- **Tujuan**
Kembalikan bagian opini tentang sampah di bawah yang terletak antara "Enak tentunya berjalan" dan "dia seorang tokoh.", termasuk kedua ujungnya, tanpa mengubah satu kata pun.

- **Teks Pilihan**

Opini  

Sampah: Antara Barus, Risma, dan Anies

Ngelmu.co – Suatu hari, beberapa tahun lalu di Boulevard Kawasan Mega Kuningan, saya berjalan dengan kawan yang merupakan seorang doktor alumni Amerika dan saat ini Anggota DPR-RI, ke suatu gedung di sana.

Enak tentunya berjalan di kawasan itu, karena trotoarnya lebar. Namun, keenakan saya terganggu ketika dia melempar botol Aqua ke jalan, setelah meminumnya. Saya mengambil botol itu, dan melemparkannya ke tempat sampah, tanpa ia sadari. Karena saya tidak ingin dia tersinggung, sebab dia seorang tokoh.

Dari seluruh kenangan saya berjumpa dengannya, adalah kenangan buruk membuang sampah plastik ke tengah jalan. (Bayangkan) di tengah keramaian kawasan yang bersih, oleh seorang alumni Amerika. Bagaimana mungkin?

Namun, itu terus menerus menjadi teka-teki saya, bagaimana caranya agar seorang seperti dia, bisa mempunyai persepsi yang tepat tentang sampah, terlebih sampah plastik?

- **Segmen Data**
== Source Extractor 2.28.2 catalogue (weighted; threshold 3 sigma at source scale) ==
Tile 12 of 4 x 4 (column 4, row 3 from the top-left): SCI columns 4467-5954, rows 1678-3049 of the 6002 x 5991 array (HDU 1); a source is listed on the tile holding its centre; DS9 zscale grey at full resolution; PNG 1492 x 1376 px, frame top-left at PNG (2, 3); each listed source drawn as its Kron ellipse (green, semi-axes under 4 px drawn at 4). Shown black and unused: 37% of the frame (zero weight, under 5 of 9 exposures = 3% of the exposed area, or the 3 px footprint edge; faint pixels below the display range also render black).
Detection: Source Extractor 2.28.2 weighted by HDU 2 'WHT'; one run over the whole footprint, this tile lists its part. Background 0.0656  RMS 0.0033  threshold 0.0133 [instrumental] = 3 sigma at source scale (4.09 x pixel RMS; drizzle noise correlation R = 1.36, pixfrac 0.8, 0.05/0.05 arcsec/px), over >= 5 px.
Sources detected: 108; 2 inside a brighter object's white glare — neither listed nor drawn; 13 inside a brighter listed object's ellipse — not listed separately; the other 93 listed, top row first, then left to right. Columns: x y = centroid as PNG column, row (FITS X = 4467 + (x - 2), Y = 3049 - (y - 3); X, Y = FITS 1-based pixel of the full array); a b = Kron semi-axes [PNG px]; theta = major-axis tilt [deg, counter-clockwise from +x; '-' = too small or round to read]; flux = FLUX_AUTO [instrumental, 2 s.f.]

- **Jawaban Soal**
Enak tentunya berjalan di kawasan itu, karena trotoarnya lebar. Namun, keenakan saya terganggu ketika dia melempar botol Aqua ke jalan, setelah meminumnya. Saya mengambil botol itu, dan melemparkannya ke tempat sampah, tanpa ia sadari. Karena saya tidak ingin dia tersinggung, sebab dia seorang tokoh.